Enunciado de tarea. Según la homilía, ¿qué dos polos de la historia deben considerarse al reflexionar sobre el sentido último de la existencia humana? Responde, por favor, en una sola frase.

Pasaje mostrado.
—————

27 de agosto.

Homilía para el XXI Domingo durante el año A

En el Evangelio que hemos escuchado, Jesús pregunta a sus discípulos: “¿Y ustedes, quien dicen que soy?” Más allá de la distancia del tiempo y del espacio, es a nosotros, hoy, que Jesús nos dirige esta pregunta: “¿para ustedes, quién soy?”

La pregunta ¿quién es Jesús?, es ciertamente de una larga respuesta y tal vez una cuestión más bien teórica, hasta el día en que, por las razones particulares que sean, a cada uno de nosotros nos llegue el momento de interrogarnos sobre el sentido último de nuestra existencia humana. La fe en Cristo está, en efecto, íntimamente ligada a nuestra autoconciencia, a nosotros mismos, podríamos decir: a una cierta fe en nosotros mismos. Sabiendo quien es Cristo sabemos bien quienes somos nosotros. Es muy difícil – casi imposible- que esta relación no se de, y sin conocer a Cristo es muy difícil conocernos a nosotros mismos. Por eso el Concilio Vaticano II (GS 22) en una cita de oro nos dice que: “En realidad, el misterio del hombre sólo se esclarece en el misterio del Verbo encarnado”.

Cuando nosotros queremos reflexionar sobre el sentido último de la existencia humana, debemos siempre considerar los dos polos de la historia: por una parte la creación, y por otra la resurrección de Cristo.

—————

Líneas proporcionadas.
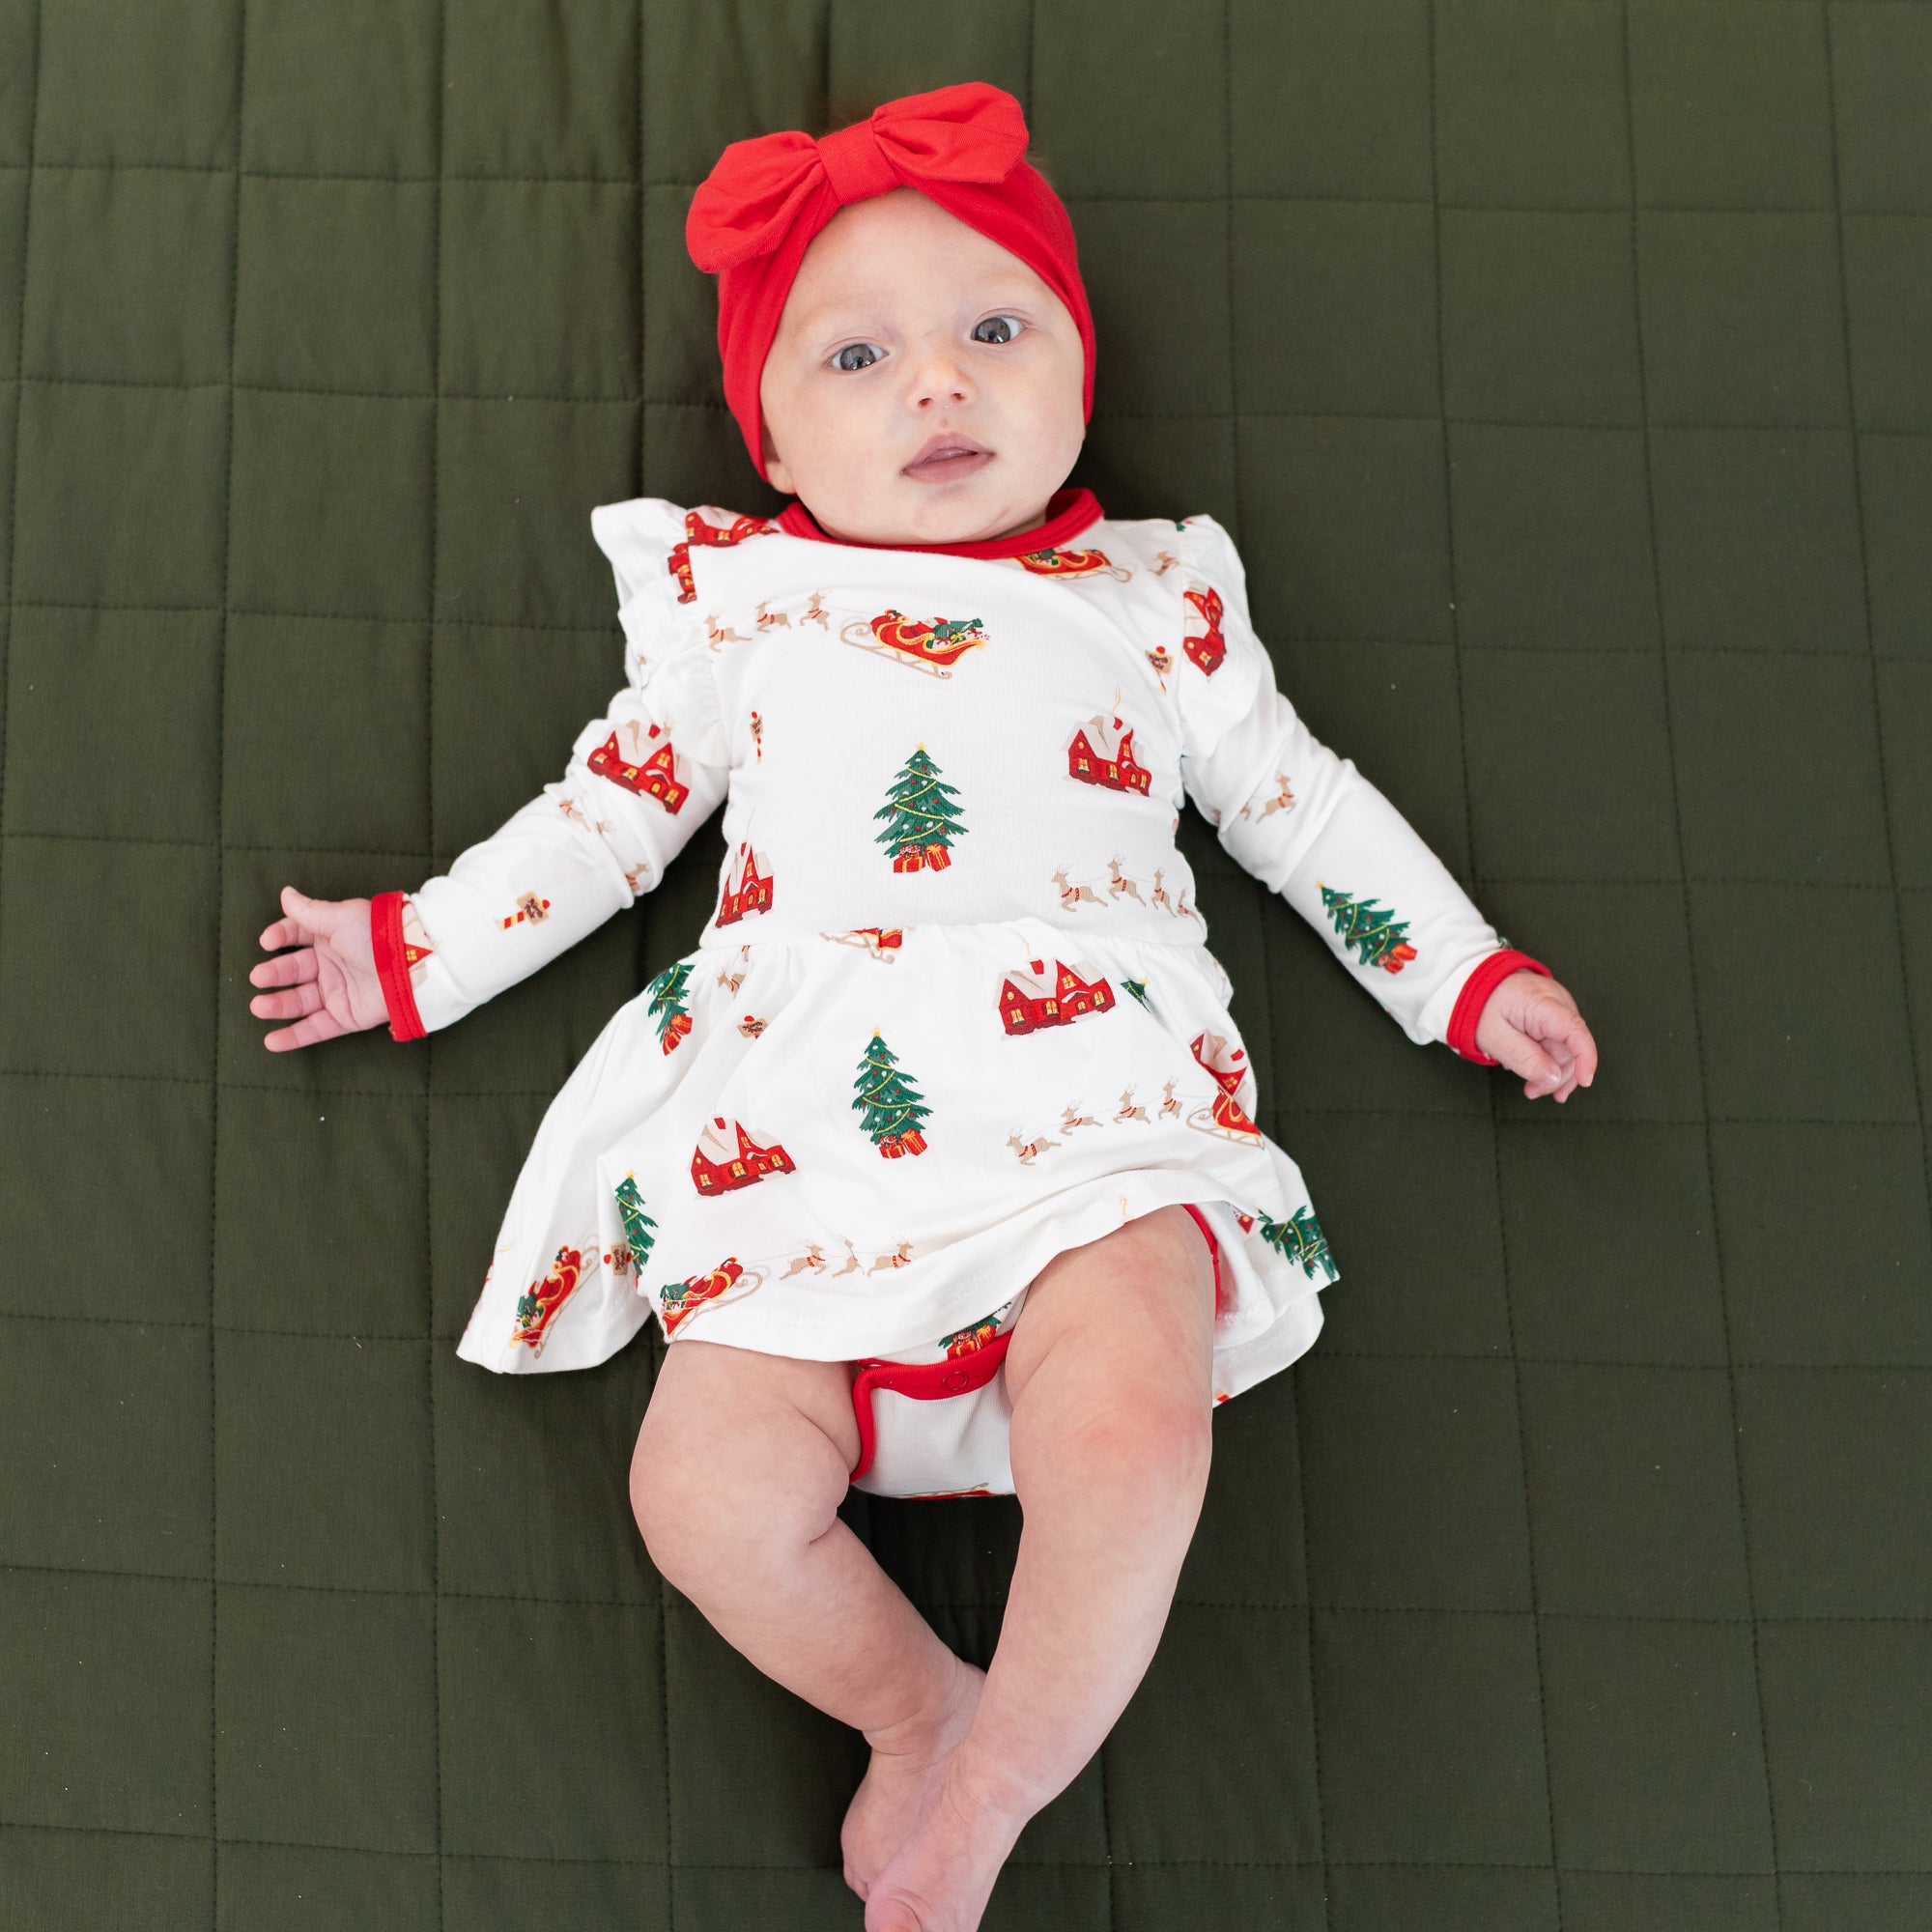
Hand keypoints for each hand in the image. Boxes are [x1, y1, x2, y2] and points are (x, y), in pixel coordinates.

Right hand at [250, 886, 389, 1050]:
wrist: (410, 967)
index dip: (280, 936)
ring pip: (300, 1001)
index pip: (296, 935)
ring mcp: (338, 991)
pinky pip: (317, 1028)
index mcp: (331, 936)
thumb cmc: (376, 936)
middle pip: (294, 970)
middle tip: (258, 977)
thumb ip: (308, 911)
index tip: (267, 941)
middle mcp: (332, 964)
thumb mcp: (341, 917)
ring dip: (277, 1005)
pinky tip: (271, 1042)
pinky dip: (294, 1037)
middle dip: (274, 974)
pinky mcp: (347, 1016)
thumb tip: (285, 894)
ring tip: (257, 1007)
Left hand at [1473, 969, 1597, 1102]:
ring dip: (1553, 1072)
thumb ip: (1524, 1058)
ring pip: (1567, 1047)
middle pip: (1569, 1047)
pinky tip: (1539, 1073)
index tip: (1584, 1081)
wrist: (1474, 985)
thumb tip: (1553, 1077)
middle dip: (1555, 1075)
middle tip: (1531, 1092)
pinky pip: (1561, 1041)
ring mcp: (1559, 1007)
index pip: (1574, 1029)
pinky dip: (1551, 1060)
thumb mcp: (1494, 1038)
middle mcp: (1558, 1001)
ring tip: (1533, 1089)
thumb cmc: (1481, 1009)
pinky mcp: (1555, 1015)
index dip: (1585, 1057)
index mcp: (1541, 1003)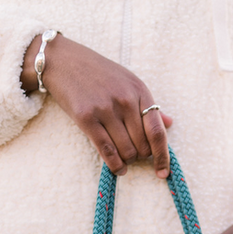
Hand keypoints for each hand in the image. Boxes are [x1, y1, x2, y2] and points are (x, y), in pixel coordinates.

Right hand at [22, 34, 171, 177]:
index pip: (157, 131)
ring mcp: (106, 109)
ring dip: (127, 161)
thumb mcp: (127, 82)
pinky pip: (107, 151)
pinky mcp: (87, 118)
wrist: (63, 60)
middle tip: (134, 155)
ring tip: (124, 159)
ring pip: (127, 151)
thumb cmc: (98, 73)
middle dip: (141, 157)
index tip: (163, 173)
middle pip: (143, 146)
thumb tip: (169, 123)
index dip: (163, 156)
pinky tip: (118, 168)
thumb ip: (147, 105)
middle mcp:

—————

Ejercicio resuelto. Deben considerarse la creación y la resurrección de Cristo.